You’re absolutely right. Syria and every other part of our lives.
Hi F,P & F! 🙂 I’ve landed here via Janet and I’m glad to have come across your yummy blog… 🙂 I cook almost the same “stuff” with Norwegian smoked salmon but no onions… 🙂
– – –
My very best, greetings from Toulouse, France and have a delicious week-end! 🙂 Mélanie NB
today, I’m missin’ the Icelandic fish: 🙂
Thanks very much for passing by my blog. The recipe would work very well with good smoked salmon. Here, on the Atlantic coast of France, we get very good fish….it’s a bit hard to compete with Iceland:)
A beautiful meal!
Thanks for that…glad you liked it. I just can’t remember where I got the recipe from. It wasn’t you, was it? 🙂
Alas, fragile does not survive in my kitchen. I am ham fisted. But it was lovely to see it done properly. Beautiful photos.
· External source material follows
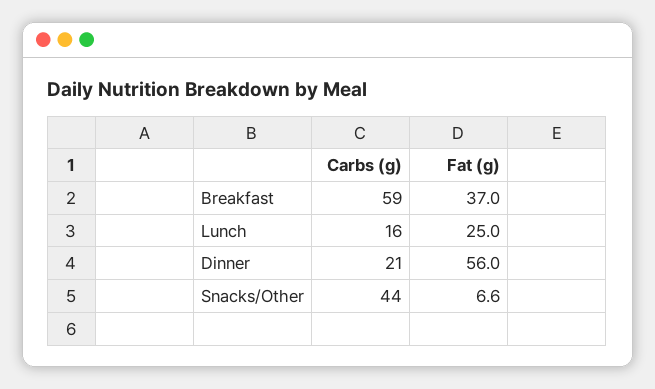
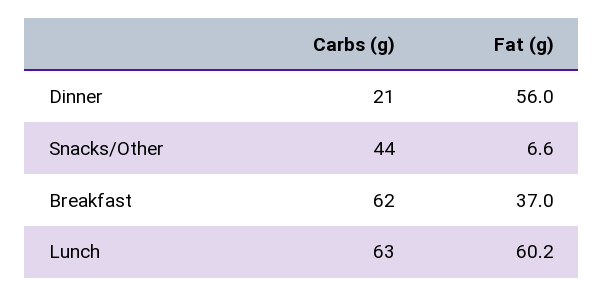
Carbs (g), Breakfast: 59 -> 62
Carbs (g), Lunch: 16 -> 63
Fat (g), Lunch: 25 -> 60.2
I think fragile, in your case, survives in all the important places, Kate.
This is stunning in look and flavour I’m sure 🙂
It’s a very good recipe, Tandy, trust me:)
Gorgeous and I have a beautiful piece of salmon left over from making ceviche. Helps to partly freeze it before slicing it “waffer” thin I find 🙂
Good tip. I bought a wonderful chunk of salmon from the fishmonger in the little village on Ile d’Oleron where we were staying. It sliced perfectly with a ham knife. It was delicious:)
Ooh I’d forgotten the ham knife (well, we have a jamon one) but I’m prone to slicing my fingers with that one 😦
That’s the one, fingers and salmon, thus: fish fingers:)
I’m so glad you chose to go with the tart. This was quite a dish that you prepared, Roger.
The great thing, JOhn, is that it looks great, tastes great and is not difficult to put together.